Batı’nın İsrail/Filistin meselesindeki iki yüzlü tutumu devam ediyor. Bir yandan AB’den Gazze için “insani yardım” çağrısı ve BM’den Gazze ve Batı Şeria için yardım çağrısı yapılırken, diğer yandan da örneğin Cumhuriyetçilerin çoğunlukta olduğu ABD Temsilciler Meclisi’nde yapılan oylamada İsrail’e 26 milyar dolar değerindeki yardım paketi kabul ediliyor; ABD, Filistin’in BM üyeliğini veto ediyor.

Avrupa Birliği İlişkileri

AB, Türkiye ile siyasi, ekonomik ve ticari ilişkileri geliştirme kararını duyurdu. Ancak karar Türkiye’nin donmuş AB üyelik müzakerelerinin yeniden başlayacağı anlamına gelmiyor. Zira Avrupa Birliği Konseyi Başkanı Charles Michel “Aşamalı, orantılı ve geri döndürülebilir bir yaklaşımla çalışmak istiyoruz.” açıklamasında bulundu.
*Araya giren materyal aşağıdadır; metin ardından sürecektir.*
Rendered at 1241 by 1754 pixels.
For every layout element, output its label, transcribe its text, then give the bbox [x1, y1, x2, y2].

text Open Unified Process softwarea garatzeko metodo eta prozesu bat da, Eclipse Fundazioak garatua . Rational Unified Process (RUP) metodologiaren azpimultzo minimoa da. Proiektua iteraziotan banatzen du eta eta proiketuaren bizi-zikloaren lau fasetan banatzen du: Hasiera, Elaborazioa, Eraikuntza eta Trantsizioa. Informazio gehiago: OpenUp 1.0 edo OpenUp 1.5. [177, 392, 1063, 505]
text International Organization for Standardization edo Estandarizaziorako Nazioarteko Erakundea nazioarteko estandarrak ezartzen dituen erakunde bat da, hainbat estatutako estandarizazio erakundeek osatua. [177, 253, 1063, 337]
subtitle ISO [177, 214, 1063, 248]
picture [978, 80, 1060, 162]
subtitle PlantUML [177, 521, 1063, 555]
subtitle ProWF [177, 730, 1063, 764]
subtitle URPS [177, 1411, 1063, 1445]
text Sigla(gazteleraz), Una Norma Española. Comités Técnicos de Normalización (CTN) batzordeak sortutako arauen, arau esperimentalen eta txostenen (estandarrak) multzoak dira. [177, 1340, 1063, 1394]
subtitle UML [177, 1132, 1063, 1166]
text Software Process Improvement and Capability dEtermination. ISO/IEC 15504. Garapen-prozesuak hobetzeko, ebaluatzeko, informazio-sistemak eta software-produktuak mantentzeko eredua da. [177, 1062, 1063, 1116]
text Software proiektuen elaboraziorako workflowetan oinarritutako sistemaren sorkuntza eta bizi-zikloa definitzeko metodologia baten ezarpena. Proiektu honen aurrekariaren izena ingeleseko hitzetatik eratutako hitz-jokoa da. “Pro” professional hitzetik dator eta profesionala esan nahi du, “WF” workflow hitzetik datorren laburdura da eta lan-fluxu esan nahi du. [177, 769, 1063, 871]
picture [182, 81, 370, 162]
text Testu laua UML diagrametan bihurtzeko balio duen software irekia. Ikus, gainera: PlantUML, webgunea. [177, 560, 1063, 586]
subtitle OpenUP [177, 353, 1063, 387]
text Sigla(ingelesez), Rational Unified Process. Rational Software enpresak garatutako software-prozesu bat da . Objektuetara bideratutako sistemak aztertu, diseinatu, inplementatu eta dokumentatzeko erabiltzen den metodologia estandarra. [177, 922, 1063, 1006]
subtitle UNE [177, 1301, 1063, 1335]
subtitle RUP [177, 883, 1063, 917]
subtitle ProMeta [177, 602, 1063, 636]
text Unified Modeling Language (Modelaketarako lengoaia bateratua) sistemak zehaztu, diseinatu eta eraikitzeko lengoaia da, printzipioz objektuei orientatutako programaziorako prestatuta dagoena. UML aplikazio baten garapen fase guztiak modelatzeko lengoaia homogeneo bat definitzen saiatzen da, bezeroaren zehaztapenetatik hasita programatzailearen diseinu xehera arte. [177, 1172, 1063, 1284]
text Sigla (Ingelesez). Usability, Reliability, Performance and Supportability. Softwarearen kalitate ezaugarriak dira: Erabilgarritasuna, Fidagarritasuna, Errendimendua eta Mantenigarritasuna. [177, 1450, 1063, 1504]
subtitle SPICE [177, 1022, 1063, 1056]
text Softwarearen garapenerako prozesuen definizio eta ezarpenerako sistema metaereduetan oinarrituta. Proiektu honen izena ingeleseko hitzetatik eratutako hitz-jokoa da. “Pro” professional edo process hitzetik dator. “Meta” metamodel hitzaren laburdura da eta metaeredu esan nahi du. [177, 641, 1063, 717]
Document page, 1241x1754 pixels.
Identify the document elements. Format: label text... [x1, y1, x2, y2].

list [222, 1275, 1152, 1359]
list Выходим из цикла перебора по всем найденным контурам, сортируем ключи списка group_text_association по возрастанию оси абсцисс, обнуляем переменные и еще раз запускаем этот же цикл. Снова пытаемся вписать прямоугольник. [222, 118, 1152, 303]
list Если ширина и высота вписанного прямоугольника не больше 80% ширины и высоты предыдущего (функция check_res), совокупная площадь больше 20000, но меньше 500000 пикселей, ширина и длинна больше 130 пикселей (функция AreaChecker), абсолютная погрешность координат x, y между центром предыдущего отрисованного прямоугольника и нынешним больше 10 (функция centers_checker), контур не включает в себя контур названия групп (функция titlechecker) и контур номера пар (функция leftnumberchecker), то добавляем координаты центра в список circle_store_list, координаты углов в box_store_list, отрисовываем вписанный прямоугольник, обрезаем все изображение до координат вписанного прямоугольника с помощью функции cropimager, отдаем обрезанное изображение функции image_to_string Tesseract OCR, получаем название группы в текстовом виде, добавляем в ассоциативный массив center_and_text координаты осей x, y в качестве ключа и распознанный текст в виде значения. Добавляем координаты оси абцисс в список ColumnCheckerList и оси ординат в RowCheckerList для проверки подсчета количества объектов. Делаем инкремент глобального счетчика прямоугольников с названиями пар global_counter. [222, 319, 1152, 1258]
Nitekim Avrupa Birliği Devlet ve Hükümet Başkanları Zirvesi’nde alınan kararda Türkiye ile ilişkilerin geliştirilmesi, Kıbrıs sorununun BM parametrelerinde çözülmesi şartına bağlandı. AB’ye sert tepki gösteren Türkiye Dışişleri Bakanlığı, ilişkilerin Kıbrıs meselesine bağlanmasını “stratejik vizyon eksikliği” olarak değerlendirerek AB ile diyaloğun mütekabiliyet çerçevesinde ele alınacağını belirtti. Türkiye’nin aday ülke olarak AB üyeliği konusunda kararlılığının vurgulandığı açıklamada, “Bununla beraber, işbirliğimizin seçici bir anlayışla, bazı alanlarla sınırlanmasını reddediyoruz” ifadeleri kullanıldı.

AB-Türkiye ilişkilerini ilgilendiren diğer bir gelişme de Hollanda Parlamentosu’nun, Türkiye’nin AİHM kararlarına uymamasına tepki olarak Kavala ve Demirtaş serbest kalmadan AB’nin Türkiye’yle Gümrük Birliği güncellemesi yapmasını bloke edecek tasarıyı kabul etmesi oldu. Hemen ertesinde Dışişleri Bakanı Hakan Fidan, Hollanda Parlamentosu’nun Gümrük Birliği modernizasyonu için ‘Demirtaş ile Kavala’ şartı koşmasının ardından 19 Nisan’da 10’uncusu düzenlenen Wittenburg Konferansı’na katılmak üzere Hollanda’ya gitti. Ziyaretin ardından konuya dair bir açıklama yapılmadı.